На завтрак были другие плоды, с хлебным и ореховым вкусом, и новое питье, похожее на молоко, но не молоко. Старуха, госпожа Моника, ела как птичка; Дан же ничего не мог с собой поделать. Ему с трудом удавалось держать себя в рамках приличий и не начать жрать, набивая рот и чавкая. Он слышал, что так бывает, но не думал почему-то, что такое может быть с ним. Это казалось непристойным и унизительным. Впрочем, старуха так не считала и явно была довольна аппетитом гостя.
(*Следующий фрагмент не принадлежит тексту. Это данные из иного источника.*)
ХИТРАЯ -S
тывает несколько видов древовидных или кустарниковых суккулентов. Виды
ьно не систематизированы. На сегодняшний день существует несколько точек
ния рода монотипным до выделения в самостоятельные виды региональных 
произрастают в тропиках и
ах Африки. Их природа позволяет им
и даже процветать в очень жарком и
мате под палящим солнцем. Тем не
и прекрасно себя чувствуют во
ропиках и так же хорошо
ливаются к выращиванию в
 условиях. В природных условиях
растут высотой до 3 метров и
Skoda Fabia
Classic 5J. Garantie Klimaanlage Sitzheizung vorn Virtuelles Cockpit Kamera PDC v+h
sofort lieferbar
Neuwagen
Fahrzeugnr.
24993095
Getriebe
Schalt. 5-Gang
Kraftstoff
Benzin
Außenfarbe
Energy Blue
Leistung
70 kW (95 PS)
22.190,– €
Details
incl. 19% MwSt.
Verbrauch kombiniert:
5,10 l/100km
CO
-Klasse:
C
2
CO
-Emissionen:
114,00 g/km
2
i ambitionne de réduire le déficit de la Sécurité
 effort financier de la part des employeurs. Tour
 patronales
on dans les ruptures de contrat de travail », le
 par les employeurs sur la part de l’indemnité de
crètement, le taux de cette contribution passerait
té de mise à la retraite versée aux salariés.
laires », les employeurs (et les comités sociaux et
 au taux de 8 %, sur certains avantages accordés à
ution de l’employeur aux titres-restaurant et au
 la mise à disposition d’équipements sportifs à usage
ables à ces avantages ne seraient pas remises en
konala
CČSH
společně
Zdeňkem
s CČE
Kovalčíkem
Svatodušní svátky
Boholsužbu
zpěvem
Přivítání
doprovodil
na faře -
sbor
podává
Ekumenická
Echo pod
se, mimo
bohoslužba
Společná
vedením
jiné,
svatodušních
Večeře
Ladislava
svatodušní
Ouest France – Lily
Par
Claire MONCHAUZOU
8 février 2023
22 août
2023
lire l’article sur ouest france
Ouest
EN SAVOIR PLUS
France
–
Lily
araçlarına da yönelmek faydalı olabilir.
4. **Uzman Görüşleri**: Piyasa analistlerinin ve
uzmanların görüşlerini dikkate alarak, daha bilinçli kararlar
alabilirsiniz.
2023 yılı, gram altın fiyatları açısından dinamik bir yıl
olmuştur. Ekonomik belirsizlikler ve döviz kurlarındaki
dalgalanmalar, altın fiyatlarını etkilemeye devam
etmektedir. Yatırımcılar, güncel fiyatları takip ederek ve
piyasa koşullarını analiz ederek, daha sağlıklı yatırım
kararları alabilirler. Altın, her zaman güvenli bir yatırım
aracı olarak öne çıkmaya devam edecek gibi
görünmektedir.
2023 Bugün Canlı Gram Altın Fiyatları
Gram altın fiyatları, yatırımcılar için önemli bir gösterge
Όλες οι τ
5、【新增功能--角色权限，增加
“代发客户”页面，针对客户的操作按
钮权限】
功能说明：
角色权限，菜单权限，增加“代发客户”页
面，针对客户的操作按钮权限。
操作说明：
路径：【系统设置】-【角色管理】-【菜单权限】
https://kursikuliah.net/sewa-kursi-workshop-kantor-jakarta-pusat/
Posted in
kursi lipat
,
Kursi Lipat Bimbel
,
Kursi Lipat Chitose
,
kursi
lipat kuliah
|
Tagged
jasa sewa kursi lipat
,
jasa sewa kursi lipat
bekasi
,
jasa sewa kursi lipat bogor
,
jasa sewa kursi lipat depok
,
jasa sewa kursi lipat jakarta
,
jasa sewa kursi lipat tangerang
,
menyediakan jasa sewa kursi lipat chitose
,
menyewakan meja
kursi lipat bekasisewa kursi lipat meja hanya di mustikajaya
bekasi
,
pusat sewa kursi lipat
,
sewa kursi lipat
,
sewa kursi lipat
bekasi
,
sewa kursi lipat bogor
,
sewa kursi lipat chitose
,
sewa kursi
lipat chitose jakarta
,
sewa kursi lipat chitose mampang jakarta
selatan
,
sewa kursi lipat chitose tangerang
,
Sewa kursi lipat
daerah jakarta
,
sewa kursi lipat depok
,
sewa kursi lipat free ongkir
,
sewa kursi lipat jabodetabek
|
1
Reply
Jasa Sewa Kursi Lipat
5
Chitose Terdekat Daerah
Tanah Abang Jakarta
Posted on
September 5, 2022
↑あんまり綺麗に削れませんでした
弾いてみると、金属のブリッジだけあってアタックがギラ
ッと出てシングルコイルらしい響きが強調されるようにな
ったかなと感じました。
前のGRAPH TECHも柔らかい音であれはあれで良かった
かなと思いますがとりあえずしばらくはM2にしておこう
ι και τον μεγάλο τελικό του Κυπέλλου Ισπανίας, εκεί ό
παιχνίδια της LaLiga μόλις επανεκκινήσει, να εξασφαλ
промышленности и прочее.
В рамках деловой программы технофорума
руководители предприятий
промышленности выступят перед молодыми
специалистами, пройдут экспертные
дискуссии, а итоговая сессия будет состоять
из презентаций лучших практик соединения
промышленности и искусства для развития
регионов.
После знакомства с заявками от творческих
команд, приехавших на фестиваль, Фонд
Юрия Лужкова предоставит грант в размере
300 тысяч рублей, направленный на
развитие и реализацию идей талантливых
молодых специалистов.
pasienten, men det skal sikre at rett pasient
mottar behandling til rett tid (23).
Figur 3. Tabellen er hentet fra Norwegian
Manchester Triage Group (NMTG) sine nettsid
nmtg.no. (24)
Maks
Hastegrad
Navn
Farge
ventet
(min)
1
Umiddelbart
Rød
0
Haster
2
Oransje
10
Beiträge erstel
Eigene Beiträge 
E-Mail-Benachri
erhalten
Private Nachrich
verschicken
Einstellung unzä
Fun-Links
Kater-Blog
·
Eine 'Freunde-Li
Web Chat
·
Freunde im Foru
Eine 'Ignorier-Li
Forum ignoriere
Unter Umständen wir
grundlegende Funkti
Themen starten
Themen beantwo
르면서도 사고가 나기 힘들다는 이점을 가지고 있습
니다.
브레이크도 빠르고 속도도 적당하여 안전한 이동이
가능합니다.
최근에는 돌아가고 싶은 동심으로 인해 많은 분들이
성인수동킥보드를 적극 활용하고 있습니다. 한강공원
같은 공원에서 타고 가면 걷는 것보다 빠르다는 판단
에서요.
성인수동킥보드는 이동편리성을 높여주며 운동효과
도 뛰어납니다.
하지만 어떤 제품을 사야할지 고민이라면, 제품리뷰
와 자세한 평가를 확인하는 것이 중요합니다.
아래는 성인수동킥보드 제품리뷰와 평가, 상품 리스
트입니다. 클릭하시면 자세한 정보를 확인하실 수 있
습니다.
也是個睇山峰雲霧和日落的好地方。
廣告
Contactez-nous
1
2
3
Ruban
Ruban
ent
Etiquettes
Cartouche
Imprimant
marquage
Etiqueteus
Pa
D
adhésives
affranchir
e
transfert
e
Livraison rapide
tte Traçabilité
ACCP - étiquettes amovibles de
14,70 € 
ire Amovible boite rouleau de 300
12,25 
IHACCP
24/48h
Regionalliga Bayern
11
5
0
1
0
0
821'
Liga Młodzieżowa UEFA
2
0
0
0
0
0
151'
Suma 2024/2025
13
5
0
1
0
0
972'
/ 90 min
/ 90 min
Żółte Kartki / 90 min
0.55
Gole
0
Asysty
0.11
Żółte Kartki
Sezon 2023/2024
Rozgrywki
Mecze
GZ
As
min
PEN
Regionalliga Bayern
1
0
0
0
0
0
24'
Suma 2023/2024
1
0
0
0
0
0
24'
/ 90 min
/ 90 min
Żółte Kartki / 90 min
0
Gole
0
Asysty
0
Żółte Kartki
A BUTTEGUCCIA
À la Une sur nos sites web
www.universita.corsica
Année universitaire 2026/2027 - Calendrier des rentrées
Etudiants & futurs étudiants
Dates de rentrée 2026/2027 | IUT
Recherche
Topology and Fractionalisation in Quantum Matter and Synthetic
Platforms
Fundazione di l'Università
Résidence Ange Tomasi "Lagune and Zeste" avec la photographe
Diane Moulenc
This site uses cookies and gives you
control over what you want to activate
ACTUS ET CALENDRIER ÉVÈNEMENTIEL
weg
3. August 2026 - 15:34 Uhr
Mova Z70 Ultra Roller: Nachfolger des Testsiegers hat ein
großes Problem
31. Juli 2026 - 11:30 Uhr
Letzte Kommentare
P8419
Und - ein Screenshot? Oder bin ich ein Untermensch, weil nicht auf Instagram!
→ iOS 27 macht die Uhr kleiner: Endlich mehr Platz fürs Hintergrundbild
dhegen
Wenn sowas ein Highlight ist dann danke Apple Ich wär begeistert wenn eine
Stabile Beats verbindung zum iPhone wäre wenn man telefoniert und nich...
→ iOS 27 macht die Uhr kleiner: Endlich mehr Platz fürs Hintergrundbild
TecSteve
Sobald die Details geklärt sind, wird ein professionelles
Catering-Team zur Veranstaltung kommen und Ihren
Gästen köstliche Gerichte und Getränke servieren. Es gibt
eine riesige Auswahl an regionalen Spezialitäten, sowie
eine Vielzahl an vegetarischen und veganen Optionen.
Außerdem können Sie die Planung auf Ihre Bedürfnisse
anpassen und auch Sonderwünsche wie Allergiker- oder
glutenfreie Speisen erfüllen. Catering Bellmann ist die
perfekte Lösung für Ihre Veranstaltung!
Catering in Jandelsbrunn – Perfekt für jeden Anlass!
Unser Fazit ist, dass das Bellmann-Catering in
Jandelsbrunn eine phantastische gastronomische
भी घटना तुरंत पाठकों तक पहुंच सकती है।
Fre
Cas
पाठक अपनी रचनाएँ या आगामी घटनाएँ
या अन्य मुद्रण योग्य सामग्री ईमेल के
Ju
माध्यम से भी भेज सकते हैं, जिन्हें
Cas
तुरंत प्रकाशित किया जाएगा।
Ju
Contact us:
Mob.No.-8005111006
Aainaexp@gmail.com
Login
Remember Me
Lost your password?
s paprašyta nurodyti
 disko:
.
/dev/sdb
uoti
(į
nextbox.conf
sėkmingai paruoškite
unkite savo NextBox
Гостя? Такой статус устроил бы его — если бы не был противоестествен. Впрочем, все, что произошло с утра вчерашнего, бесконечно далекого дня, было противоестественно. Пропажа Вирты, бег по остывающему следу, проход сквозь траву, капище лесных, желание убить… и — медленные сборы, будто что-то отводило мысль и взгляд, рысканье на тропе, хотя все было понятно, необыкновенная — и ожидаемая! — легкость прохода, какая-то неполная, кастрированная месть, невозможность убить… приветливость старухи, постыдный жор, чувства уюта и тоски, чужие сны и томящая боль в груди. Все, что происходило, происходило с ним — и не с ним, потому что он не узнавал сам себя.
— Ты кушай, сынок, — сказала старуха. — Кушай, я еще принесу.
Этого добра здесь — невпересчет. Вы там, небось, впроголодь живете?
— Нет, — проглотив кусок, сказал Дан. — Не впроголодь…— и впился зубами в ароматную мяготь.